¿Y si Juan Carlos I se muere en Abu Dabi?
España tendrá un problema si no resuelve de una vez el estatus de un Rey que recibe menos indulgencia que Otegi o Puigdemont
El Rey Juan Carlos cumplió 86 años en Abu Dabi, una cifra que le coloca en la prórroga de la vida: la media de edad para morirnos está en España en los 81,4 años en los hombres, ampliamente superada por el personaje.
Aun cuando su salud sea buena, puede morir en cualquier momento, pues. Y de no cambiar mucho las cosas, lo hará a 5.621 kilómetros, la distancia por avión que separa España de ese emirato al que se exilió por «consejo» de Pedro Sánchez asumido por Felipe VI y acatado, no sin resignación, por el afectado.
Seguramente si Juan Carlos de Borbón fuera de Bildu, ERC o Junts tendría más sencillo obtener la benevolencia que la España oficial y mediática concede a Otegi, Junqueras, Puigdemont o hasta Txapote, cuyo acercamiento a su pueblo le resulta más sencillo de defender al Gobierno que el de todo un Rey a La Zarzuela.
Aunque la probidad es exigible a un Rey, que no puede ser el primero de los españoles y el último de los contribuyentes; todos sus pecados éticos y estéticos, que no penales, parecen suficientemente pagados ya con una abdicación definitiva y un destierro que debiera ser efímero.
Porque si alguien se merece un poco de generosidad es aquel que puede presentar una hoja de servicios con infinitas más luces que sombras, especialmente si las últimas ya han merecido un castigo suficiente y público.
España no puede sostener, sin agachar la cabeza, que se puede y se debe rehabilitar hasta a Bildu, encabezada por un terrorista que no condena a ETA ni renuncia a sus mismos objetivos; pero ha de mantener una especie de fatwa eterna para el señor que cogió el poder absoluto de un Régimen y renunció a él para facilitar una Transición democrática.
No es justo, en términos estrictamente legales, pero sobre todo no es decente ni humanitario ni inteligente negarle al Rey, en el ocaso de su vida, una rehabilitación pública suficiente para que resida con dignidad y discreción en España.
Y no es compatible, simplemente, defender de verdad la Constitución, amenazada como nunca por la debilidad de un Gobierno intervenido por quienes prestan ese respaldo a cambio de que les dejen debilitarla; y denigrar sin tregua a quien la simboliza.
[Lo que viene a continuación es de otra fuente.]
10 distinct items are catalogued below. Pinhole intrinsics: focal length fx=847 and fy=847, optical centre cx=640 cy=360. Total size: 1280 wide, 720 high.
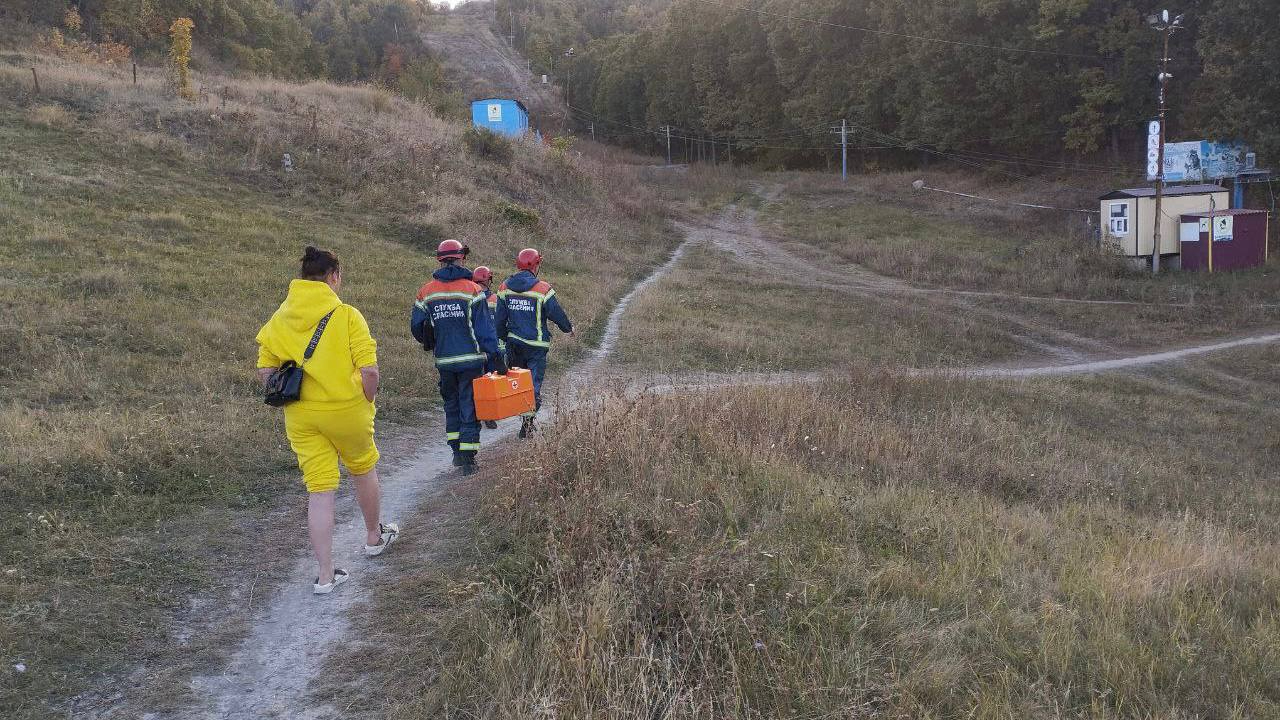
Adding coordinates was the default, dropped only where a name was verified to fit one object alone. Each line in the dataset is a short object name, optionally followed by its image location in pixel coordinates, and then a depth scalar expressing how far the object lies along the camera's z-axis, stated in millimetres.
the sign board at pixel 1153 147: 29750
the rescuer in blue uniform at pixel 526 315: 8391
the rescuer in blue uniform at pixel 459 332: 7172
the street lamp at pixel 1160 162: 29016
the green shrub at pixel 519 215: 24859
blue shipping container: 55000
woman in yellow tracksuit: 4758
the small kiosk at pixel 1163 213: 30891
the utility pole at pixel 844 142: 56594
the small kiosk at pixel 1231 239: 29781
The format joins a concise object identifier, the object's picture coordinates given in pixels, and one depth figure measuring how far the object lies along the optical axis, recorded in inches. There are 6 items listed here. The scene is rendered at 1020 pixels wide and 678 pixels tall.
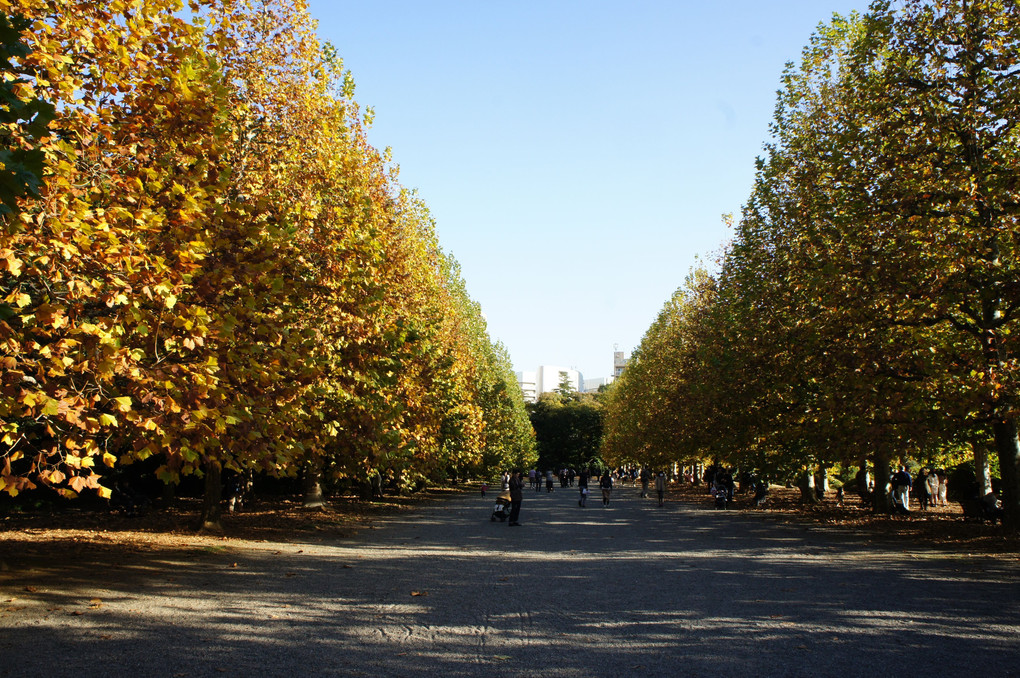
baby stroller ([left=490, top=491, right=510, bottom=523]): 1061.1
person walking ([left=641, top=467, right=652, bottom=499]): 1875.0
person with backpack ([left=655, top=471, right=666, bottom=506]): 1473.9
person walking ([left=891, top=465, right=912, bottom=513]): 1048.2
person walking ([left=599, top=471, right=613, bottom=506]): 1531.7
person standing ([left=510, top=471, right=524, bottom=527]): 1008.9
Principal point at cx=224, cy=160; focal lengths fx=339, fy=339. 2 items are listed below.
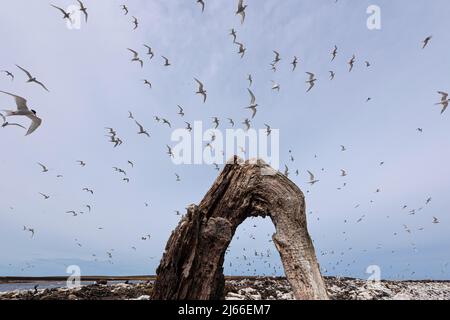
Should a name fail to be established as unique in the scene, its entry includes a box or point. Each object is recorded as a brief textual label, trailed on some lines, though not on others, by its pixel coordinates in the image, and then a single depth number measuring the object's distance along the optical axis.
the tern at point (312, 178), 16.09
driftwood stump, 6.27
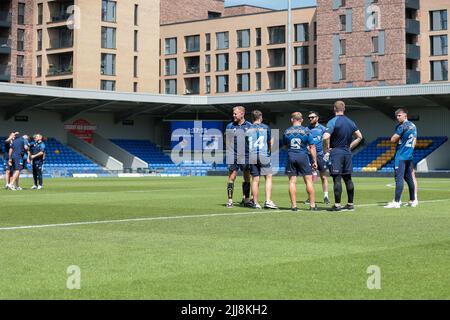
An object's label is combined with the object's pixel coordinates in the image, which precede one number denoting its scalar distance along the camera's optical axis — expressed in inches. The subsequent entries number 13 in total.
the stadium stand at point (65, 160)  2167.2
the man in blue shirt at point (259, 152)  701.3
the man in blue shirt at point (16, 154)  1134.4
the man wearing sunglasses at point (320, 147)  796.6
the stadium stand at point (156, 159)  2359.7
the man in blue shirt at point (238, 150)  705.0
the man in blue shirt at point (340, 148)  663.8
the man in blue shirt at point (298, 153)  676.1
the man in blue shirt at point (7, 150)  1146.5
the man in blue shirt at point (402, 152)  692.1
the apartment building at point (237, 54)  3740.2
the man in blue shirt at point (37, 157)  1165.1
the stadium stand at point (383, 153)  2216.4
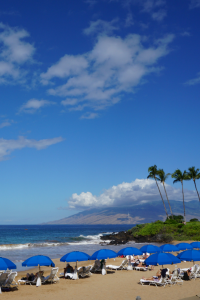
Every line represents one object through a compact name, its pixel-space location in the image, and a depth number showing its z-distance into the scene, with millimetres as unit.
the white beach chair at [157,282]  14711
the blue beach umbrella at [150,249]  20680
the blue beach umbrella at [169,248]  21859
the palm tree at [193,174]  57631
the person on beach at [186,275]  15962
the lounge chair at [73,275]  16952
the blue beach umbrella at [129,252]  19238
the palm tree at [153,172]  60438
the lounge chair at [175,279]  15112
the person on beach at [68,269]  17547
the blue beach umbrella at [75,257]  16438
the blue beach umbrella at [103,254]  17641
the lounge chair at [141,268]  20081
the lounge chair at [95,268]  19077
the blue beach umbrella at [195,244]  24122
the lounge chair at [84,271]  17445
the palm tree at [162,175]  59741
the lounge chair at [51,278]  15695
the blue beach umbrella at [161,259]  15409
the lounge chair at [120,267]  20394
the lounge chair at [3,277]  14305
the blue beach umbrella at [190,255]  16297
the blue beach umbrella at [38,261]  15000
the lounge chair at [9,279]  14227
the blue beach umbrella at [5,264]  13459
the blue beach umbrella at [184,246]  23344
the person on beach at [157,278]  14950
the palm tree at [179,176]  58875
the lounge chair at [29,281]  15570
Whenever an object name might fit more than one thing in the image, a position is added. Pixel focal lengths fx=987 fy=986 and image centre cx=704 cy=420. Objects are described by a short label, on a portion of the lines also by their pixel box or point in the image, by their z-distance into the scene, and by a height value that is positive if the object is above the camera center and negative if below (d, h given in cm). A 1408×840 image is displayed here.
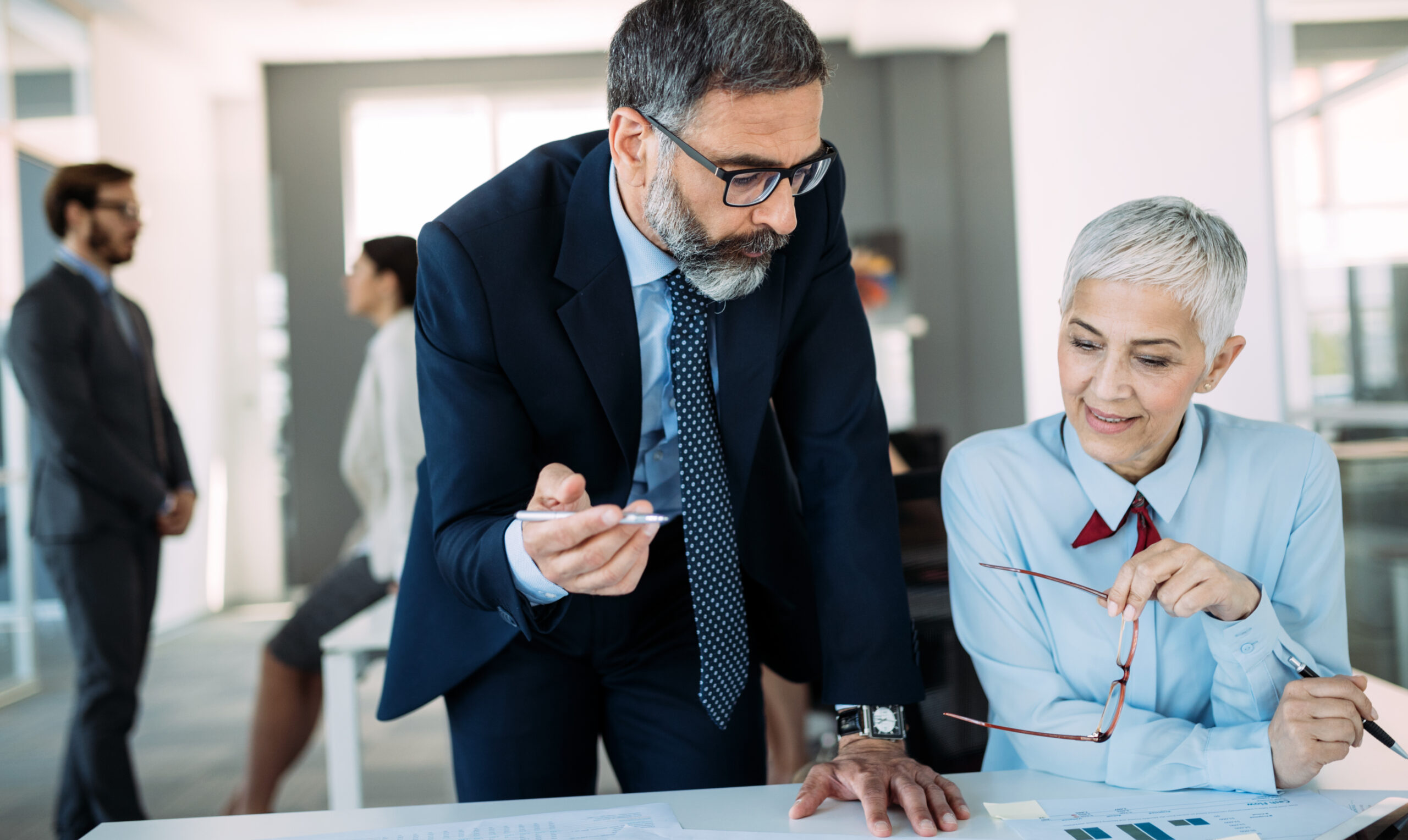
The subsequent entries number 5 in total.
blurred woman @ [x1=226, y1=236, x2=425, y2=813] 283 -43
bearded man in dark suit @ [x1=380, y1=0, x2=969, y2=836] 117 +1
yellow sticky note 100 -40
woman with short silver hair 121 -13
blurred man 289 -4
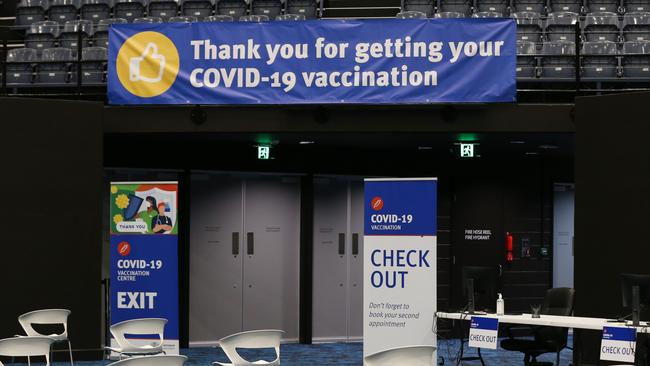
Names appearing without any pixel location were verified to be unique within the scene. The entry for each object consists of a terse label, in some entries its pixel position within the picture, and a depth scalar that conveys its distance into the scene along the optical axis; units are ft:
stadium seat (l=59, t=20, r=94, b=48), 47.42
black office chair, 35.42
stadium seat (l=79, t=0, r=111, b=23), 51.06
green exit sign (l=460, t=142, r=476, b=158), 42.68
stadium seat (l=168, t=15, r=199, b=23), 47.14
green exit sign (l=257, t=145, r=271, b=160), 45.50
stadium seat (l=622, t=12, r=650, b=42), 44.80
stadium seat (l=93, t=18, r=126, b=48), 46.32
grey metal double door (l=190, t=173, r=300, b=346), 47.67
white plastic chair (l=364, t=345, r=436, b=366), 21.54
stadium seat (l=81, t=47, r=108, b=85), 43.39
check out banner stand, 31.45
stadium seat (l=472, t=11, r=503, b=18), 46.57
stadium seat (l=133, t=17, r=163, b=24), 47.73
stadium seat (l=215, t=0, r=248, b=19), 48.98
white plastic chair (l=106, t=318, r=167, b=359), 30.30
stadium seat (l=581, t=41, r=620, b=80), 41.11
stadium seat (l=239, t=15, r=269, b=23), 47.39
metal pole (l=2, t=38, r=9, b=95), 40.29
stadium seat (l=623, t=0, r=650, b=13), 48.24
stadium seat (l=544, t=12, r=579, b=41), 44.59
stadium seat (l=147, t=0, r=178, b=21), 49.44
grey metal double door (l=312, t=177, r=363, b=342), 49.32
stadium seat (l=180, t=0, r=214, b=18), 48.91
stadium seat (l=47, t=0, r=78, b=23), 51.96
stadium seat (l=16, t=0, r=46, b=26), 52.44
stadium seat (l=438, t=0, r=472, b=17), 47.78
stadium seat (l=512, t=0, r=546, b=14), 48.21
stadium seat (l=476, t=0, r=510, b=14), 47.70
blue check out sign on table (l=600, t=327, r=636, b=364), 28.14
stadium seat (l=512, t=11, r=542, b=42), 44.80
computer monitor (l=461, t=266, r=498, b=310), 33.99
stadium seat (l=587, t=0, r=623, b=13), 48.06
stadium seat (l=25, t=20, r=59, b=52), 48.44
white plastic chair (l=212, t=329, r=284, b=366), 25.58
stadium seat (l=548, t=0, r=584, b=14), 48.01
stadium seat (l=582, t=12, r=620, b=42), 44.86
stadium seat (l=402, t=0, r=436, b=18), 47.60
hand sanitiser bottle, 32.86
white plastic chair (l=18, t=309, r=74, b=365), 32.53
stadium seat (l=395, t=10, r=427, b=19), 44.90
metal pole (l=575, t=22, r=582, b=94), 37.81
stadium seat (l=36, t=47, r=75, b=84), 44.14
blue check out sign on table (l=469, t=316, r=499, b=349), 31.45
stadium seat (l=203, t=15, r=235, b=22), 47.29
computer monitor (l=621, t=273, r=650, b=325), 29.21
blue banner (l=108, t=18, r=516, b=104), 38.14
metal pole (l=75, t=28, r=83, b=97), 40.66
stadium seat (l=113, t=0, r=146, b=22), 50.03
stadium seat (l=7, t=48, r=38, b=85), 44.34
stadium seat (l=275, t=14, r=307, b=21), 46.03
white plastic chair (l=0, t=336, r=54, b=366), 25.21
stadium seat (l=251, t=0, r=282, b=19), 48.98
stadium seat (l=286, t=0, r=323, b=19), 48.60
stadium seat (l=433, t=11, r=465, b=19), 45.55
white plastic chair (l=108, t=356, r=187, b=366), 19.71
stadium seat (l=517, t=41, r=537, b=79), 41.88
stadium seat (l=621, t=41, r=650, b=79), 41.11
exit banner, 34.55
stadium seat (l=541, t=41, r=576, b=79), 41.37
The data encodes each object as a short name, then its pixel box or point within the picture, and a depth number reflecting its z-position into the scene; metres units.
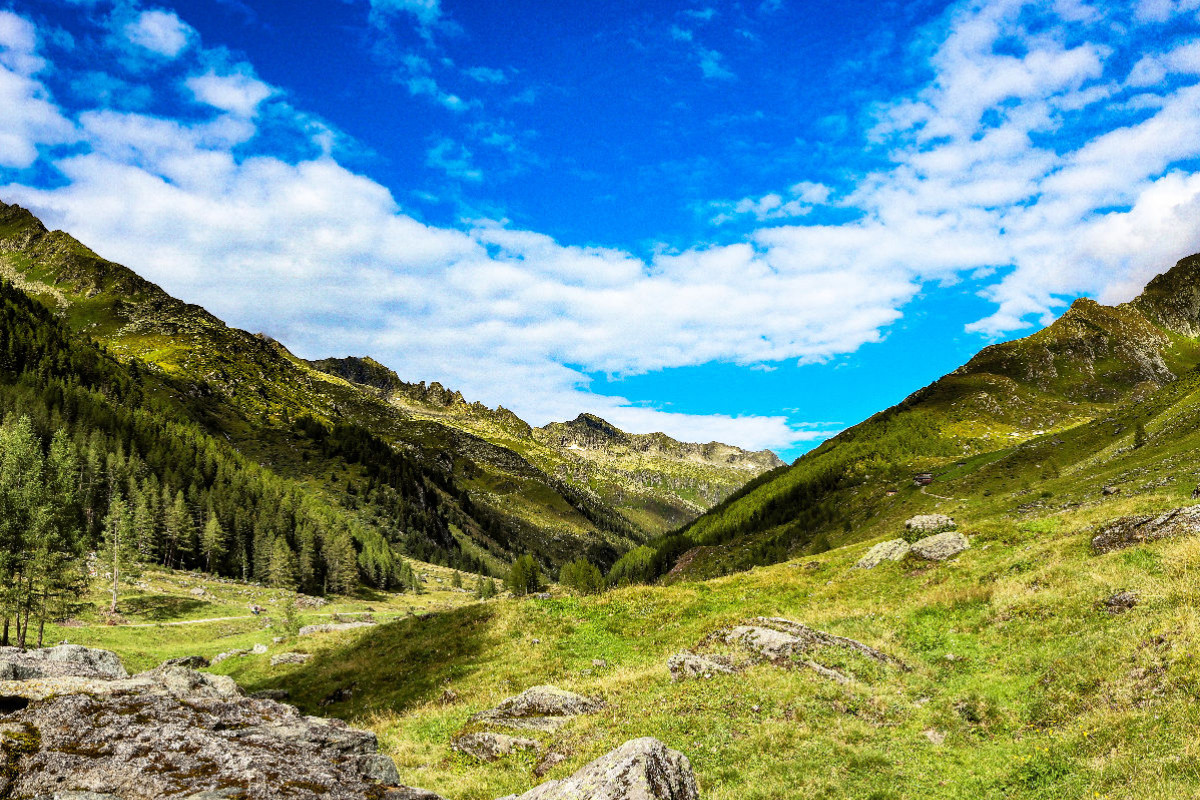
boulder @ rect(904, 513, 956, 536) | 45.22
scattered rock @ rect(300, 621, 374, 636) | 52.03
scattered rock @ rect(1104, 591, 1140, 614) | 19.95
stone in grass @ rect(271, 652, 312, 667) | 41.47
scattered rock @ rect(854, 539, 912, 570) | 41.81
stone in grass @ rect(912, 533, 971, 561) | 39.06
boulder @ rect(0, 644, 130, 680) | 16.45
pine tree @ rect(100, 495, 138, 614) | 79.00
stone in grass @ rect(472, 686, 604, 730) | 20.59
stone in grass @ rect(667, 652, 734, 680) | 22.42
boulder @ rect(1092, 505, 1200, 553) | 25.12
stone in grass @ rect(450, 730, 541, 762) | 18.91
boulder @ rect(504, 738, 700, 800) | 10.85
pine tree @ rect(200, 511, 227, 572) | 130.50
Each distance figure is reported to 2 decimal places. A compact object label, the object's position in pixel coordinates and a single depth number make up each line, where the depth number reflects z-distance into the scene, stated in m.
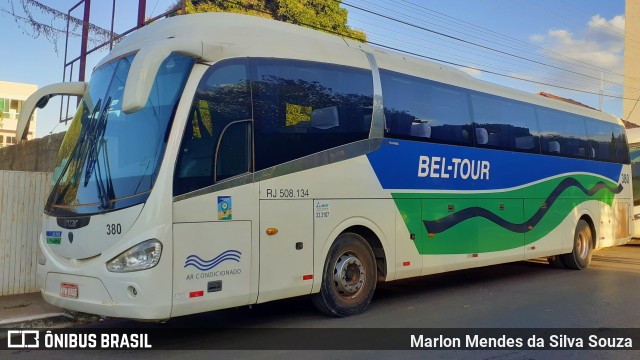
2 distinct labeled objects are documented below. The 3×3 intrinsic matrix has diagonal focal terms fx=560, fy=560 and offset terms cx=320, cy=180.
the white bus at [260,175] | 5.75
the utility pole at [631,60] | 47.56
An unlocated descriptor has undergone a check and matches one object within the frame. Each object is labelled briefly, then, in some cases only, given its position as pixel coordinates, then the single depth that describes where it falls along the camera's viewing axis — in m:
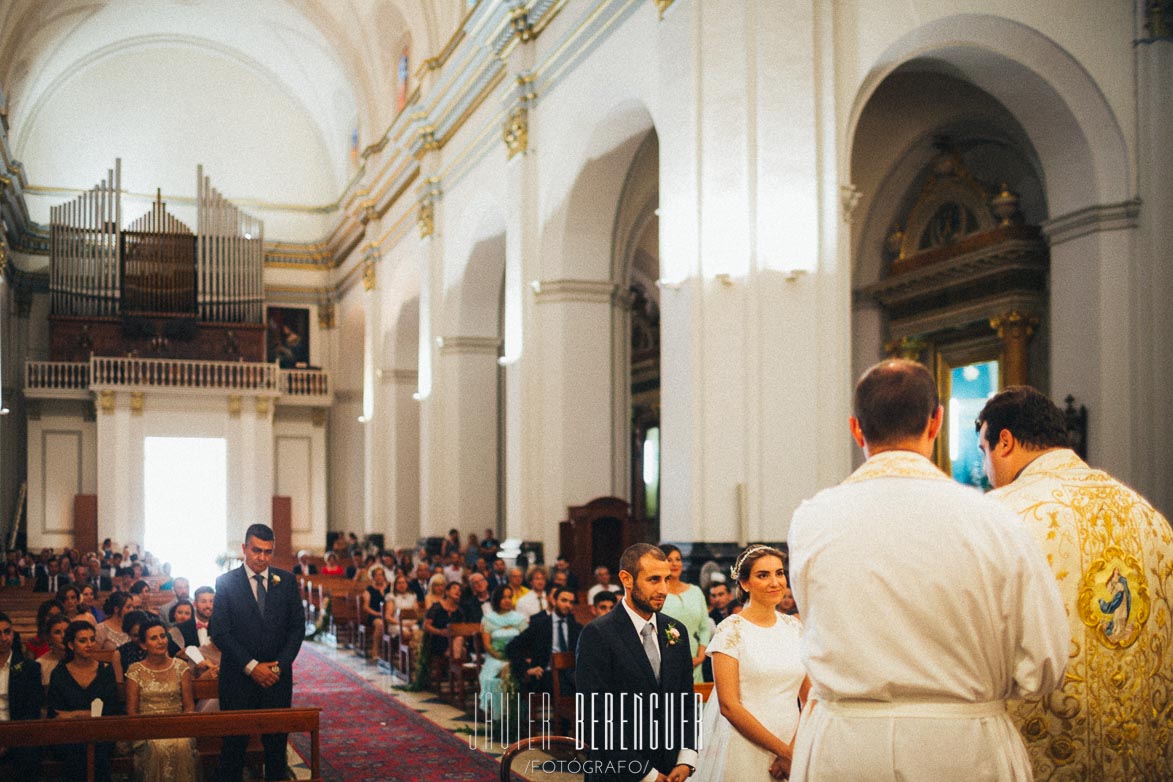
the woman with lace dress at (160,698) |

Salvo que ése sea el plan y en la estigmatización de Juan Carlos I se encuentre la piedra filosofal para deshacer el «Régimen del 78», utilizando como vía de entrada los evidentes errores cometidos por uno de sus grandes arquitectos.
Pero si el Rey de España acaba muriendo en el extranjero, tendremos un problema: será difícil justificar un funeral del Estado a quien, hasta cinco minutos antes, se trató como a un leproso. Y será aún más complicado negárselo sin que, a la vez, una parte sustantiva de la sociedad se pregunte indignada por la actitud del Gobierno y, lo que es peor, de la propia Casa Real.
Si Don Juan Carlos no puede vivir en España porque no quiere tributar aquí, como sostienen no pocos de sus detractores, debe confirmarse de manera oficial, para que nadie piense que su exilio sigue siendo una decisión política y acepte que es la consecuencia de su sospechosa salud financiera o su prolongada pereza tributaria.
Y si no es ésa la razón, ya pueden correr todos un poco en dar una solución razonable a este problema de Estado, definitorio de un Estado en crisis que o bien se refuerza sin complejos o bien se debilita sin remisión. Porque un Rey no puede morirse en el limbo y esperar que aquí haya paz y gloria sin más. Y este Rey en concreto ya está en tiempo de descuento, aunque ojalá el árbitro de los cielos no tenga prisa en pitar el final del partido.